Sunday, September 02, 2007

Academics, copyright, and the value of ideas

During a pretty good hunk of the 1970's I was a graduate student, first at LSU, then later at Northwestern. During the period at LSU my wife and I made frequent weekend trips from Baton Rouge to Lake Charles to visit her parents.

I didn't really like her parents much. Her father was a preacher and they were both real strong Jesus types, something I'd figured out was a complete crock of shit when I was about 12. I was polite to them, it would have been very embarrassing for them to not have their son-in-law attend Sunday morning services when he was in town, so I went and sat on the front pew for display. But during the rest of the weekend I'd just whole up in the den and bury my face in a stack of magazines, avoiding as much contact as I possibly could. That's when I learned a whole bunch of worthless trivia about being a freelance writer.
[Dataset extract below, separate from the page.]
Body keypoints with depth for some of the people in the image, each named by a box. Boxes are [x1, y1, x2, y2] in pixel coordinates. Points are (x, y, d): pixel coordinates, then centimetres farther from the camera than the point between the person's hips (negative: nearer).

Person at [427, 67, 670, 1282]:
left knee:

My mother-in-law wrote a lot of freelance religious poetry and essays and sold quite a bit of it to various religious and spiritual magazines. She'd been subscribing to Writer's Digest Magazine for over 10 years and had a huge collection of back issues. I read them all. Most of them more than once.
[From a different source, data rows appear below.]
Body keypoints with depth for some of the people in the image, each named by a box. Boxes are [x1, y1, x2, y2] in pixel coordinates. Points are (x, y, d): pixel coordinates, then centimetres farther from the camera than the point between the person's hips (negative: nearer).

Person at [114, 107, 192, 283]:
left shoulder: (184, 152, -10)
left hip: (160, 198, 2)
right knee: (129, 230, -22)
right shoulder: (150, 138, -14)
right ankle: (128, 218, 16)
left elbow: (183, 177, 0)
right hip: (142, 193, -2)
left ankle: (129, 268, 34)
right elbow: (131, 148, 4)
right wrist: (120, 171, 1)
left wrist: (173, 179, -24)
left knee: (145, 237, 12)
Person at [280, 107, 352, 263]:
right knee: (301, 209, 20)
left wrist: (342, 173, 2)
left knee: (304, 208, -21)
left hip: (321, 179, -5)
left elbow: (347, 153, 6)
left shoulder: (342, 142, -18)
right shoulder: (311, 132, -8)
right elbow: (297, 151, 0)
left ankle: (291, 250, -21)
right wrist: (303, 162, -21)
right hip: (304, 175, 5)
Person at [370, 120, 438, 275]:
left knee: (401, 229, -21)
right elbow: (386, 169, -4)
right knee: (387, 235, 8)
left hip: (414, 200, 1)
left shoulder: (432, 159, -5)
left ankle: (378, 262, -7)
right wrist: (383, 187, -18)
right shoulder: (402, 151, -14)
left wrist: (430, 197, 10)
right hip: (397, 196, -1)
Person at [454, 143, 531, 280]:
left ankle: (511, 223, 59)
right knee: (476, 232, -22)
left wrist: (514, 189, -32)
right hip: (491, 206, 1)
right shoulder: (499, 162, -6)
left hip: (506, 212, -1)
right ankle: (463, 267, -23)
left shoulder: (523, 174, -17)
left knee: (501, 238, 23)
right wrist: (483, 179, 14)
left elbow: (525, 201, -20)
So, even thought the popular press wasn't covering it, when the copyright laws changed in 1976 I had some understanding of what was going one. One of the key changes that law made was a change in what it meant for a work to be "published". Prior to 1976 copyright was created only when a work was published and had an official copyright notice affixed. That meant a writer didn't really won his work in the sense of having actual enforceable property rights without the cooperation of a publisher. The 1976 law changed that. Copyright was established as soon as a work was "fixed in a tangible medium of expression". That pretty much meant that when you wrote it you owned it and there was actual property there to be owned. You didn't have to wait for a publisher to help you establish ownership.
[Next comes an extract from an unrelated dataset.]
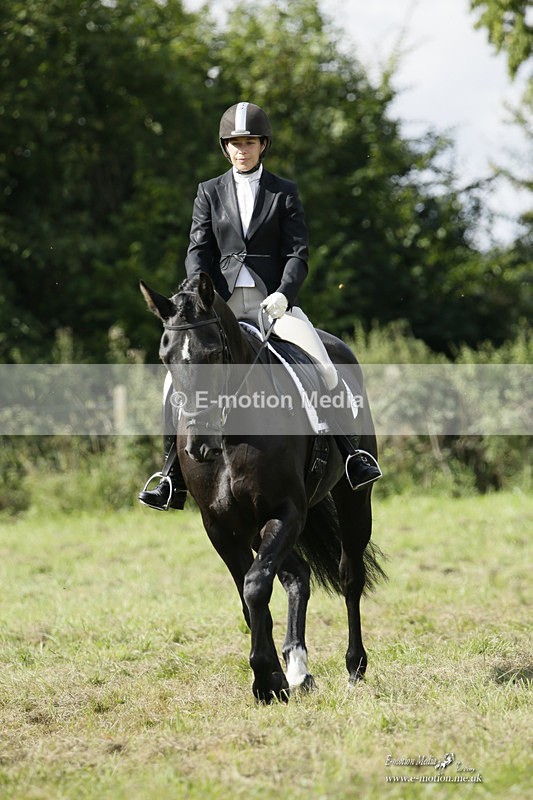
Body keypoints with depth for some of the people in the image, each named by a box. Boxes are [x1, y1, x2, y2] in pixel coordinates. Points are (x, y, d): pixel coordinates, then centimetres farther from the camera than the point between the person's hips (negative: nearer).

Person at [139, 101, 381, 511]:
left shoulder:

At the time I was a student member of a handful of academic clubs, like ORSA and TIMS (now combined as INFORMS) and ASA and AIDS (now known as DSI). I started getting stuff in the mail from them explaining that the new copyright law was going to cause the sky to begin falling if all writers of research reports didn't immediately sign away all rights to the copyrights of their written works. Civilization could not survive if copyright didn't reside in the pockets of large organizations.

That was what they all said. And a world full of pea-brained acadmics nodded their heads sagely and said, "Yep, you must be right. Where do I sign? My work has no value anyway".

It's taken over 30 years but the world of academics seems to have finially gotten some backbone and demanded the right to do what they wish with their own property. Good for them.